In more modern times its most abundant produce is from plants that fare well in cool weather. Root vegetables, such as potatoes, carrots, rutabaga (kålrabi), and onions, are an important part of the traditional diet. Drying and salting methods are still popular ways of food preparation.
The production of Salt cod which formed a vital item of international commerce between the New World and the Old, is said to date back to the time of the Vikings. It eventually spread around the Atlantic and became a traditional ingredient not only in Northern European cuisine, but also in Mediterranean, West African, Caribbean, and Brazilian cuisines.
Norway’s most popular fish is undoubtedly Smoked Salmon,and the locals eat this in a variety of ways. For a more traditional (and adventurous) take, try Rakfisk or Lutefisk. Rakfisk is usually made from trout and is salted and fermented for 3-12 months. The fish is then eaten without ever being cooked. Lutefisk is dried cod that is steeped in lye, a process which takes about 1-2 weeks, and then cooked. Lutefisk is a dish commonly served around Christmas time.
The most popular game meats are; moose which can be compared to venison if prepared properly, reindeer which is abundant in the far north of Norway, deer which has outgrown moose and is often served as steak and grouse, a sought-after bird for hunters, the breast is delicate and most flavourful.
The most famous cheese in Norway has traditionally been the brunost, or the brown cheese – caramelised whey cheese, quite similar to fudge, made with cow´s milk or goat´s milk
Historical Note – Norway
One can say that the modern history of Norway starts with the Vikings (793-1066 AD), people who lived in what is now Denmark, Norway and Sweden. They spread their influence throughout Northern Europe and far from being barbaric, they created complex social institutions, oversaw the coming of Christianity and left a major impact on European history through trade, colonization and exploration. The middle ages with its rapidly increasing population, social and political changes, rural exodus and urbanization required more sophisticated social alliances (Denmark-Norway Alliance -1380).

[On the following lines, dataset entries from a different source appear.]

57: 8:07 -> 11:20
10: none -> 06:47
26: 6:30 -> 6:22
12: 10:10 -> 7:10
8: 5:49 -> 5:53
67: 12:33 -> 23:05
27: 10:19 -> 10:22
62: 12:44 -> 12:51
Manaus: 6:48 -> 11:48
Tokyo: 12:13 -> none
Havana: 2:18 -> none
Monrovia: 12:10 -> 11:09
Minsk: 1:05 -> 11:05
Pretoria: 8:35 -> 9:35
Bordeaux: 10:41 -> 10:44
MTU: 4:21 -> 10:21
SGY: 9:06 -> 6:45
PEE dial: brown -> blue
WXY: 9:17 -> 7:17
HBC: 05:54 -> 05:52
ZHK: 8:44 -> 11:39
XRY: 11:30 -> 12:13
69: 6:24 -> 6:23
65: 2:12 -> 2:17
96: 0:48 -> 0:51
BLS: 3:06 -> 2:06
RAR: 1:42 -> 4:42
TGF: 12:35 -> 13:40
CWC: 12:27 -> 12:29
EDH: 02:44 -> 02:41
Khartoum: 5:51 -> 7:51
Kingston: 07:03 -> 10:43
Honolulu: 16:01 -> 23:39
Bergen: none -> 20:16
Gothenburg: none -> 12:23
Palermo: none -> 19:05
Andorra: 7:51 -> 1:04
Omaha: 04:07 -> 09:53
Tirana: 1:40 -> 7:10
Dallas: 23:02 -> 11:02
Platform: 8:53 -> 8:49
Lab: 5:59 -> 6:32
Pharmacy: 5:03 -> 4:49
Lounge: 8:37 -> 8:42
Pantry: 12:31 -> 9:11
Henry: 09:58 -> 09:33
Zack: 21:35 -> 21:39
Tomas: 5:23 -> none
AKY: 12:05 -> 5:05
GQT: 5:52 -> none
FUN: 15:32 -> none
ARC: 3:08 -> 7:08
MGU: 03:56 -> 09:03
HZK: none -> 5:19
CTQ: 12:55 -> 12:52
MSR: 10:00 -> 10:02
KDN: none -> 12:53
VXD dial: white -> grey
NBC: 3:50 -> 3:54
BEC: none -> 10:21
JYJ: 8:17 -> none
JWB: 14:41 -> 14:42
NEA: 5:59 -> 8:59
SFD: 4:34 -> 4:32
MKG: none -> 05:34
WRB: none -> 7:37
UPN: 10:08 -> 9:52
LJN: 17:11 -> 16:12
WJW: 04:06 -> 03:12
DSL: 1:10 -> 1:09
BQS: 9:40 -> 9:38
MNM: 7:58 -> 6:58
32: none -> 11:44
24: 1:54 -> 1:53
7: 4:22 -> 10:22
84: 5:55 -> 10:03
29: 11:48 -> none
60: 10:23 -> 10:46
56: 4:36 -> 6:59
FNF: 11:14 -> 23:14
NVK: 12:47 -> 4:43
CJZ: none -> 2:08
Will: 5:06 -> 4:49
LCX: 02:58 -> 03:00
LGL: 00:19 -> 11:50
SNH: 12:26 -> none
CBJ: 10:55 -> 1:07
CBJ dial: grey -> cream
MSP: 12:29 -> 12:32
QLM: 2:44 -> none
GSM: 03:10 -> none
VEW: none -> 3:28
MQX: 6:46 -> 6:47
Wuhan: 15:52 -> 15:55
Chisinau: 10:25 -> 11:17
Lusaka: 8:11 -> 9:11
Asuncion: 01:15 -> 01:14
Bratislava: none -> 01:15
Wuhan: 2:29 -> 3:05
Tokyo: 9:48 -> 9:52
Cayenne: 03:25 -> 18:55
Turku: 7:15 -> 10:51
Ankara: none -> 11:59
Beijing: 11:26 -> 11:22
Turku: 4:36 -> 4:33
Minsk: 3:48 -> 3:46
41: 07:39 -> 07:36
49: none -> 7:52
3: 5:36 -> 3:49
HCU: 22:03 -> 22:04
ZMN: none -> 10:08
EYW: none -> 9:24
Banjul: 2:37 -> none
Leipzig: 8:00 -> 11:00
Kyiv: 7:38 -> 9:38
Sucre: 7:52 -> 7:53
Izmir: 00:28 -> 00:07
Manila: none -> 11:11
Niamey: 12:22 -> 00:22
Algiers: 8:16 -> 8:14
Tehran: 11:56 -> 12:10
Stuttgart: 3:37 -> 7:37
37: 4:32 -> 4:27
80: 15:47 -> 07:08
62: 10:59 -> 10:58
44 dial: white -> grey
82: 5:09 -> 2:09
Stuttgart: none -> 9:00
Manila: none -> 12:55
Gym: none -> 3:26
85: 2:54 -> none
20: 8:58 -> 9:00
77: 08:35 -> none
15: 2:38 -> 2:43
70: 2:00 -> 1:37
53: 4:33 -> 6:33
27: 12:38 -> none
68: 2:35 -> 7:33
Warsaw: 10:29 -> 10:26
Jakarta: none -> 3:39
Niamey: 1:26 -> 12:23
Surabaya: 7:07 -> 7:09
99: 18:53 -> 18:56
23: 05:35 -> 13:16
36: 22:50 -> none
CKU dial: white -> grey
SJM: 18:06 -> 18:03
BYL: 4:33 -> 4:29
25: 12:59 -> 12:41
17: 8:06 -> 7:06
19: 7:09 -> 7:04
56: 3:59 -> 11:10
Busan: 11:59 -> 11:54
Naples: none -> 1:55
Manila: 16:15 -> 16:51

Political power was taken over by the Hanseatic Leaque (1356-1862) who controlled distribution of fish from Bergen to the Baltic area, Norway’s main export and income at the time. Copenhagen (in Denmark) became the capital and the kingdom was named “Denmark-Norway”. Prior to 1660, Denmark–Norway alliance was a constitutional and elective monarchy in which the King’s power was somewhat limited. In 1660 it became an absolute monarchy, which was not exactly popular in Norway. In May 1814, by signing the Constitution, Norway rejected the absolute monarchy from abroad, and now power would be split between the king and the Parliament of Norway. In 1905, Norwegians negotiated complete independence from Denmark by appointing their own King (Prince Carl from Denmark). Although a vast majority of Norwegians today agree with maintaining the Monarchy, it is mostly symbolic, ultimately the affairs of state rests with the electorate.
Mondisti’s Norway Trip Tips
- Visit Norway as part of a Scandinavian trip but leave enough time – 4 to 5 days at a minimum.
- Bergen is not to be missed.
- Getting to Bergen, make sure the itinerary includes both the train and a boat ride from Oslo, you will want to experience both.
- Oslo has some world famous sites, you will want to leave at least two days exploring them.
- Make sure you take the Flam train line, either to or from Myrdal as it is a unique experience.
- Trains in Norway are efficient and comfortable, do not hesitate to use them.